O horizonte não estava tão carregado quanto hoje mas um emprego numa multinacional reputada não era de enjeitar. Certo dia recebeu uma chamada aflita do segurança, ordenando-lhe que descesse imediatamente e apagasse a luz.
Ao sair, o que sabia de alemão deu-lhe para perceber que havia um problema com a Polícia ou coisa assim. Continuava sem entender o que tinha ele a ver com o assunto. No dia seguinte, mal se apresentou ao trabalho foi chamado ao gabinete do seu superior hierárquico que lhe determinou que, se queria manter o estágio, passaria a proceder como os seus colegas e saía de acordo com o horário.
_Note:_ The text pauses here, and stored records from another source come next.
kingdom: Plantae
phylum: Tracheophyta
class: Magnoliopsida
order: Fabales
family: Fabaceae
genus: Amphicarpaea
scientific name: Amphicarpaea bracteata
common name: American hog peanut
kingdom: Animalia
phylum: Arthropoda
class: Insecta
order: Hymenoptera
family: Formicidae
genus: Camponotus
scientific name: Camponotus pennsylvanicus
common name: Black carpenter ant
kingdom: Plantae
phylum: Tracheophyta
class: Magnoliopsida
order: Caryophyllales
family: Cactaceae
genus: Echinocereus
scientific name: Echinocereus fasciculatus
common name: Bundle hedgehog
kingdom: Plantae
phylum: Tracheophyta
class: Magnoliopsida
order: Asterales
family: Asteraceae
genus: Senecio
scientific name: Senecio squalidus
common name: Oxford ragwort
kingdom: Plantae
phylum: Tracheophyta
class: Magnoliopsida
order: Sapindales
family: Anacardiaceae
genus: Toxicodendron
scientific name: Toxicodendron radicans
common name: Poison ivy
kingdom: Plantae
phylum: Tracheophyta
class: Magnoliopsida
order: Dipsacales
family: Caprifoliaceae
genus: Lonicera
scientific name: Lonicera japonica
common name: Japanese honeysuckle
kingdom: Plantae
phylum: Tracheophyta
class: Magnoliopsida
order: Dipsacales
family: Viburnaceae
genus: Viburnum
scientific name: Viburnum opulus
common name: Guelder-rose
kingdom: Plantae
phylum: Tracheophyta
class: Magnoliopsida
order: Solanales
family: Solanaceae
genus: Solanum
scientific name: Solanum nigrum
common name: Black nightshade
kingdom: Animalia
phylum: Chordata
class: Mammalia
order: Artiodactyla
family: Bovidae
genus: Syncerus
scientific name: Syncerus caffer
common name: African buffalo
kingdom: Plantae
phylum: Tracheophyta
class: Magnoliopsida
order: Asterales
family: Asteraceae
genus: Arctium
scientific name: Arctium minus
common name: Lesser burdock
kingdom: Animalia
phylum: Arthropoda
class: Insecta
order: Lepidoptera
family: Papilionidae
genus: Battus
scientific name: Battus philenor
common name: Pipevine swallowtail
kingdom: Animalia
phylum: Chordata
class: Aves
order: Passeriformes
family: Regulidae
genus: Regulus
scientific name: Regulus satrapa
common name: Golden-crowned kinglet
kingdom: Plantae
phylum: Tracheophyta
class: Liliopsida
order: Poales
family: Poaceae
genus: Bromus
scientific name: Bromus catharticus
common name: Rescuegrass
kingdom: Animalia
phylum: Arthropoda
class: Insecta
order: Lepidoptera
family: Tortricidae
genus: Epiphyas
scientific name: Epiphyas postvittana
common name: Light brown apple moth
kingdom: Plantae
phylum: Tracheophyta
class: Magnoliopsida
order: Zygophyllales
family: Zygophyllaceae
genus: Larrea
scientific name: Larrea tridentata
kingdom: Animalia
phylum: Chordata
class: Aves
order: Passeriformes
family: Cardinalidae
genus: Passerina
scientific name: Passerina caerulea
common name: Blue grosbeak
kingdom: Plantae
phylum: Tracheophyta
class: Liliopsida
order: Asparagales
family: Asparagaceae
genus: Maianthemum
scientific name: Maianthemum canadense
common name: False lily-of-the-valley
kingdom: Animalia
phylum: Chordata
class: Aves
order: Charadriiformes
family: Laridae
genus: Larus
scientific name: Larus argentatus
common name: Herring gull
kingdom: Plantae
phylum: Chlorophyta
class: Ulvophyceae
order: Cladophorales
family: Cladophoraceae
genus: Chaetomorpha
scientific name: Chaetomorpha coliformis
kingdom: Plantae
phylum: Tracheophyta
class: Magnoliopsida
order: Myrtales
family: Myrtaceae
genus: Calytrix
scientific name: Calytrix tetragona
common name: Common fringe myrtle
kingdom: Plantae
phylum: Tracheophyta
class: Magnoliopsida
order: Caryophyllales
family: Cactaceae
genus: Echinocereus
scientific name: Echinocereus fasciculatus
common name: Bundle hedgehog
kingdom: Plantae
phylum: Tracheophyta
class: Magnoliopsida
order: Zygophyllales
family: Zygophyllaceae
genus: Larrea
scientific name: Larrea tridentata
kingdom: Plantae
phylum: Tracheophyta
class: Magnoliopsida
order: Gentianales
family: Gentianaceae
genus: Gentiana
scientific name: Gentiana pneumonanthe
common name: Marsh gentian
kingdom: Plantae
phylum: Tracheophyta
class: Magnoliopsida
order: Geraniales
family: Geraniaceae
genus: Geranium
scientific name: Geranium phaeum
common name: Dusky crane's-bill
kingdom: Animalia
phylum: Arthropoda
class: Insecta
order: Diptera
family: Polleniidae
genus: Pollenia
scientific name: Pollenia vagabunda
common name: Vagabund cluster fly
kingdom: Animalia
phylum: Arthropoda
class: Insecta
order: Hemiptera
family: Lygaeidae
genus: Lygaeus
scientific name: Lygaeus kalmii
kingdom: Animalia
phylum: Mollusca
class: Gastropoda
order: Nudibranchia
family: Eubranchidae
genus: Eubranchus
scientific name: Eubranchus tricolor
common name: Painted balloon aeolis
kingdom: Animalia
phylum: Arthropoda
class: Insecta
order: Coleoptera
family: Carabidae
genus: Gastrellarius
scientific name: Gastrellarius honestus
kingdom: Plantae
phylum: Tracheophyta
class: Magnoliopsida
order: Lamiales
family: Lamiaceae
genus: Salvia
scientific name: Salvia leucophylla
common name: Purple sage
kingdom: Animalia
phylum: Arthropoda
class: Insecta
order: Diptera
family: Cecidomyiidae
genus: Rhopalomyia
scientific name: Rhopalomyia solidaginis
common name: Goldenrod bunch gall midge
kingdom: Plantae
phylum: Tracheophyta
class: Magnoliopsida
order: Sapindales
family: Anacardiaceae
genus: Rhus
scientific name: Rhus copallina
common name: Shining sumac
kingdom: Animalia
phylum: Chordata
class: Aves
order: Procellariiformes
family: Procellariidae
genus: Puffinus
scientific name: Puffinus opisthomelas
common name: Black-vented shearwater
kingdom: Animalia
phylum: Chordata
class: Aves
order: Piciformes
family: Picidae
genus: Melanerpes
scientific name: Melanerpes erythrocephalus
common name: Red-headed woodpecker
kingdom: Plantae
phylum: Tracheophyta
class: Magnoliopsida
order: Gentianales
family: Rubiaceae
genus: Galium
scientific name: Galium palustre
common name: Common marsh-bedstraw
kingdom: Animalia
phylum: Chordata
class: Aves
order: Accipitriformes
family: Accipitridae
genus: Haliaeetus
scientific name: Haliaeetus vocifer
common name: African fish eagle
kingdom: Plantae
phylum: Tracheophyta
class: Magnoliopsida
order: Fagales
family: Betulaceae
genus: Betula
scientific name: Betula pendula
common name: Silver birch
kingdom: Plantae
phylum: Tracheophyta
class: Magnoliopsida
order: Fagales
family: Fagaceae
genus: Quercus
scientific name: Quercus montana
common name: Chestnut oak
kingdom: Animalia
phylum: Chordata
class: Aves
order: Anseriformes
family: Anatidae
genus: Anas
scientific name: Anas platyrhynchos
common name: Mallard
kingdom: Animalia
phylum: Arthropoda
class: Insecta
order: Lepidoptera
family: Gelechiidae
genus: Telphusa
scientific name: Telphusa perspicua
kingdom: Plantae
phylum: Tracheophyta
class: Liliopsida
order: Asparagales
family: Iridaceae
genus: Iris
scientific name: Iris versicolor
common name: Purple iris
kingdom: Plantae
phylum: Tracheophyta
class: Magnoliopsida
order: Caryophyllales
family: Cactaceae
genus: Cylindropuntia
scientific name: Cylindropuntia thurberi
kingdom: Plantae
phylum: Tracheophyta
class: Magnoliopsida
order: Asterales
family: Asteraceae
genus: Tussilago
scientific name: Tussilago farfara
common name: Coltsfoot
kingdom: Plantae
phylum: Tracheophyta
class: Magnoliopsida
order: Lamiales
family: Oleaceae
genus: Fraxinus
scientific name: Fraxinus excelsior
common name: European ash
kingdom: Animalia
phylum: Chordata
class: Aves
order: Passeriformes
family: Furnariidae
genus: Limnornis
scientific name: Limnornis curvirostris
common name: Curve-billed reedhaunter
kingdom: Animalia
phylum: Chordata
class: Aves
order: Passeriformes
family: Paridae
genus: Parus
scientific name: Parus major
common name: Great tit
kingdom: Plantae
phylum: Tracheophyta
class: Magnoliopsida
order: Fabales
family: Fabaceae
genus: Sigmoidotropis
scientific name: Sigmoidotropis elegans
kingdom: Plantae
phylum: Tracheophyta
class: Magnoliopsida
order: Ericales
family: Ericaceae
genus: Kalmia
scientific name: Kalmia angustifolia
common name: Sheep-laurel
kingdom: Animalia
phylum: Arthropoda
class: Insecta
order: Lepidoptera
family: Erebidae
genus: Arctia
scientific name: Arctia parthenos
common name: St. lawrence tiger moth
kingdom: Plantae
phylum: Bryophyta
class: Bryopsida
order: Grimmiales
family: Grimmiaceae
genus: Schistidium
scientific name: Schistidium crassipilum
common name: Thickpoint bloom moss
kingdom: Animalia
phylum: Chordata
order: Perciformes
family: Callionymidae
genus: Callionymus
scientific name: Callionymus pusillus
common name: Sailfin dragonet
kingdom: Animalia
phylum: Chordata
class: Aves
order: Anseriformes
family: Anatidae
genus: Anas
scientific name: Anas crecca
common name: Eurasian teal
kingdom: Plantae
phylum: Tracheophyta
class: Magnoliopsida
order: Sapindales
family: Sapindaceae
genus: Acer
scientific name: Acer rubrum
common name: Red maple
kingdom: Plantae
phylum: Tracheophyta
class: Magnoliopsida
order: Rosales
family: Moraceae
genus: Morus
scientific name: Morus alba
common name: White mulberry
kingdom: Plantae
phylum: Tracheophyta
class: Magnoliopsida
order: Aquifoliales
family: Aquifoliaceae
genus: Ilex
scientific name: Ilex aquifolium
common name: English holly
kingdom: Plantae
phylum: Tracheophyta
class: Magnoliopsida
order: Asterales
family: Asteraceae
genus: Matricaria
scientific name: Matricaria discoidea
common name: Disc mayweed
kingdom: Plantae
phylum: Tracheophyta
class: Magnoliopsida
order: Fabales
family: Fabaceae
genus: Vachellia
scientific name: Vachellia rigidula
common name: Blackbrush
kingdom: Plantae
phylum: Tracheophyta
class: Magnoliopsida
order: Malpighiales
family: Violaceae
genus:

Se fosse preciso fazerem horas extraordinárias alguém lho diria. Percebeu, então, que uma qualquer fiscalização teria visto luz no seu espaço de trabalho e indagara a razão junto do segurança: se teria havido descuido dele na ronda, deixando a luz acesa, ou se havia alguém a trabalhar e, nesse caso, em que contexto.
Fosse pela eventual multa, fosse, pura e simplesmente, pela violação da lei, a verdade é que a pessoa a quem reportava não tinha achado graça nenhuma ao seu excesso de zelo.
Um ou dois anos mais tarde, uma outra participante do programa Inov Contacto da AICEP estagiava numa multinacional de bioengenharia em S. Francisco. A sua atitude era a mesma: aproveitar ao máximo para aprender, cumprir escrupulosamente as tarefas que lhe estavam destinadas e, num mundo competitivo, tentar salientar-se na esperança de que tal pudesse gerar uma oferta de emprego.
Certo dia, ao chegar ao trabalho, tinha à sua espera a pessoa a quem reportava. Encaminhou-a para uma sala privada onde lhe anunciou que, a partir daquele dia, o seu correio electrónico passaria a estar vigiado e o seu comportamento seguido de perto. Se não estivesse disponível para aceitar essas regras, o estágio cessaria imediatamente. Inquirindo a razão para tão drástica decisão, foi-lhe respondido que era suspeita de espionagem industrial. Espantada, jurou que não. A resposta da americana foi muito simples: ninguém trabalharia tanto se não tivesse um incentivo adicional.
Passaram, talvez, uns 10 anos. A Alemanha e os Estados Unidos continuam a estar entre os países mais ricos do Mundo, não obstante o recente declínio relativo da economia americana. As suas empresas continuam a ser, internacionalmente, das mais competitivas, posição assente na capacidade inovadora e na elevada produtividade. Ainda que na última década tenha havido alterações institucionais e políticas que aproximaram o contexto alemão do americano, as diferenças continuam a ser substanciais. Ou seja, envolventes diferentes conseguem produzir empresas igualmente eficientes. Poder-se-á argumentar que, em ambos os casos, há uma orientação para esse objectivo, caminhos distintos mas um sistema igualmente finalizado. Uma parte da explicação estará, certamente, aí. Uma parte. E não a maior. Cavando mais fundo, vamos encontrar outros factores, desde o investimento e a investigação e de-senvolvimento até ao design, desde a qualificação da força de trabalho até à organização e ao sistema de incentivos. Factores que reflectem opções, escolhas para tentar fazer acontecer algo de diferenciador, que rompa com a inércia, que se afaste do que de outro modo ocorreria. Numa palavra, gestão.
Enquanto isso, por cá, o responsável por um dos maiores grupos nacionais proclama, perante jovens finalistas universitários, que naquela casa não há lugar para mandriões. Ninguém ali trabalha só 8 horas. Uma frase descontextualizada. Ainda assim perigosa. Oxalá o nosso problema fosse só de quantidade e não, sobretudo, de qualidade... A começar na gestão!"